Partiamo col dire che la vettura della scuderia di Sir Frank Williams è stata concretizzata interamente da Paddy Lowe, ex direttore tecnico Mercedes, applicando tutte le sue conoscenze provenienti dalle “Silver Arrows”: ha prodotto una monoposto con dei contenuti molto interessanti cercando di andare a prendere il meglio da Mercedes e Ferrari.

L’ala anteriore si ispira a quella della freccia d’argento con gli sfoghi verticali in fondo alle paratie laterali, mentre gli upper flap ricordano quelli della McLaren. Il muso è stato leggermente rivisto, mantenendo però lo schema dello scorso anno.

La Williams ha cambiato la sospensione anteriore pur mantenendo lo schema push rod: il triangolo superiore è rastremato rispetto a quello inferiore, ma non sporge dal cerchio perché non c’è il bracket tipico delle altre vetture, quali Toro Rosso e Mercedes.

Nella parte centrale la vettura diventa una Ferrari: il cono antintrusione per gli impatti laterali è inglobato nella struttura aerodinamica, la bocca dei radiatori è molto alta e stretta e la fiancata si stringe subito con una forma che dall’alto è quasi triangolare. Il deviatore di flusso ai lati delle pance, invece, è di chiara impronta Ferrari, proprio come il lungo slot sul fondo che precede i 6 soffiaggi davanti alle ruote posteriori, mentre l’airbox è in pieno stile Mercedes.

Il cofano motore scende molto in fretta per cui la deriva verticale che serve a stabilizzare le vettura sul veloce sembra molto grande. La sospensione posteriore è rimasta in pieno stile Pull-Rod.

Per quanto riguarda l’americana Haas, sebbene non rappresenti una rivoluzione sul concetto dello scorso anno, è nuova ovunque la si guardi e sempre più accoglie alcune raffinatezze che erano caratteristica della Rossa.

Il muso è più simile a quello della Ferrari con piloni di sostegno dell’ala  più lunghi e con un disegno molto squadrato, che condivide con la Williams. a sospensione anteriore è a schema push rod è ricalca lo schema dello scorso anno con i bracci molto alti e ravvicinati, leggermente inclinati verso i porta mozzi. Il brake duct è il classico Ferrari.
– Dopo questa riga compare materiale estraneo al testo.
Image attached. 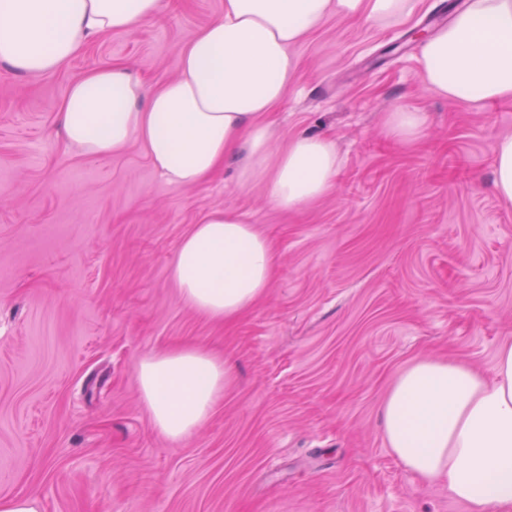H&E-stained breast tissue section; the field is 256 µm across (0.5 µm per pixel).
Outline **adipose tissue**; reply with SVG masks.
I'll return each instance as SVG.
<instances>
[{
    "label": "adipose tissue",
    "mask_w": 512,
    "mask_h": 512,
    "mask_svg": "<svg viewBox=\"0 0 512 512\" xmlns=\"http://www.w3.org/2000/svg\"><path fill=\"white\" fill-rule=\"evenodd\" d=\"M161 0H0V61L20 73L59 70L97 36L153 19ZM416 0H224L179 58V74L153 91L126 67L91 70L60 105L68 143L95 157L140 141L169 182L196 185L229 160L241 188L265 184L271 204L293 209L329 192L339 159L330 140L291 137L277 147L269 121L298 72L294 46L331 15L377 28L404 21ZM423 86L459 104L512 100V0H470L420 47ZM426 116L403 104L385 118L405 143ZM275 265L268 239L240 213L211 210L181 240L170 279L184 303L231 321L266 292ZM140 399L154 429L172 441L206 423L232 383L206 348L177 346L144 356ZM383 436L413 476L443 484L471 512H512V343L491 373L453 359L405 368L381 408Z\"/></svg>",
    "instance_id": "1"
}]
</instances>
I bargeboard sono simili a quelli visti alla fine dello scorso anno, mentre il complesso deviatore di flusso a lame si attacca alla nuova struttura deformabile aerodinamica che precede le pance vere e proprie. La pancia si stringe presto dietro alle spalle del pilota, mostrando un grande marciapiede sul fondo, ma la fiancata in coda si apre a megafono per assicurare una buona estrazione dell’aria calda della power unit carenando le sospensioni posteriori.

Quest’ultime mantengono lo schema pull rod, ma non ha più l’alloggiamento di ammortizzatori e barre fra cambio e differenziale. Questi cinematismi sono stati nuovamente spostati fra motore e trasmissione, rivelando un allungamento del passo e una diversa distribuzione dei pesi.

Il fondo mostra quattro enormi soffiaggi davanti alle ruote anteriori che iniziano all’altezza di dove la pancia comincia a stringersi per la forma a Coca Cola verso il posteriore.

Per rimanere alle cose derivate dal cavallino, l’ala posteriore è sostenuta da due piloni a collo di cigno. Le pinze dei freni posteriori che non sono più coricate come sulla Rossa, ma sono state leggermente inclinate.